Defence in Depth is a good strategy, specially since part of its core principles is the idea that some of the security measures applied will fail. The problem with NOT doing defensive-in-depth coding, is that if there is a way to bypass the security control, then the app can be exploited.
Asp.NET Request Validation is one of those security measures that can sometimes backfire, since it can be used instead of
output encoding (in context) the data shown to users (i.e. there is a false sense of security provided by the use of that 'outside-of-the-application security filter').
But since fixing vulnerabilities has a real cost, one must be able to make the business case for the fix (i.e. show that there is a significant risk for the target application).

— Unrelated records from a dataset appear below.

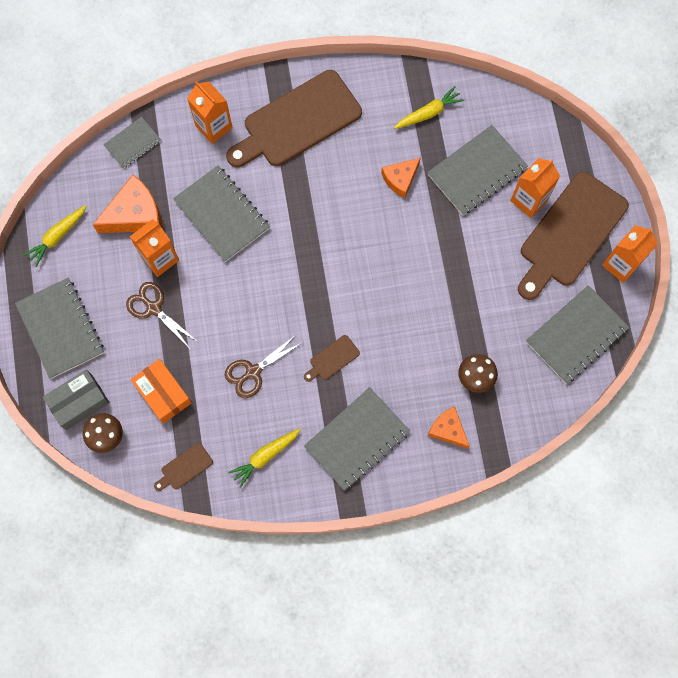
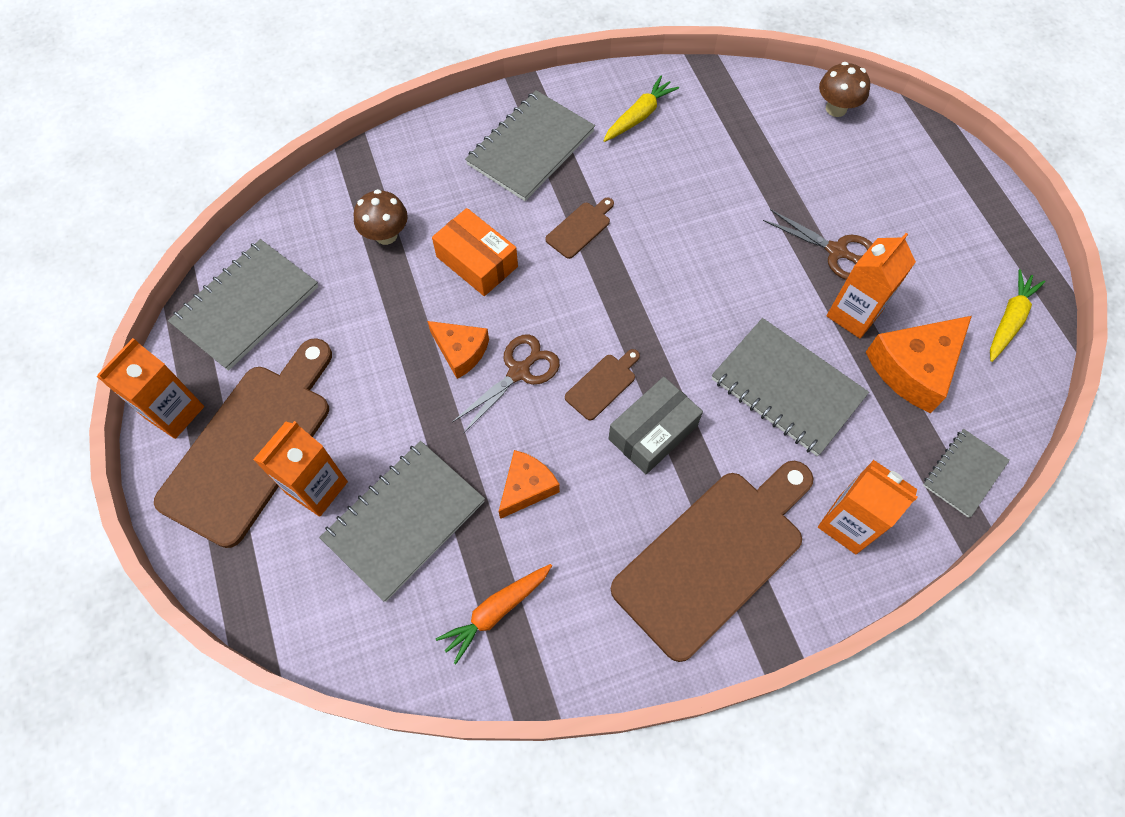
camera: 170 degrees right, 10 degrees down
grey notebook [15,278,104,379] -> none
grey box [43,369,109,430] -> grey box moved to [608,377,703,474]
orange box [131,359,192,424] -> orange box moved to [432,208,518,296]
brown cutting board [154,443,213,491] -> brown cutting board moved to [565,349,640,420]
brown scissors [225,334,303,398] -> brown scissors moved to [452,334,560,434]
yellow carrot [394,86,464,129] -> orange carrot [436,564,552,664]
orange cheese [427,406,470,449] -> orange cheese moved to [427,321,489,379]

For example, do you think that following scenario is a 'real-vulnerability' (which should be fixed?):
- Asp.net website has Request Validation Enabled
- There is a page with a reflected XSS (quasi)vulnerability
- There is a bypass for the Request Validation that only works in IE
- On the scenario where Request Validation can be bypassed (in IE) the same IE version is able to detect it via its current Anti-XSS detection (and disable the payload)
This is one of those cases where although there a 'vulnerable' page, the number of affected users is very small, so the interesting question is: is there a business case to fix the vulnerability?
I think a more interesting (and relevant) question is: Is this an one-off vuln, or, are there other XSS vulnerabilities in that website, specially persistent XSS vulns?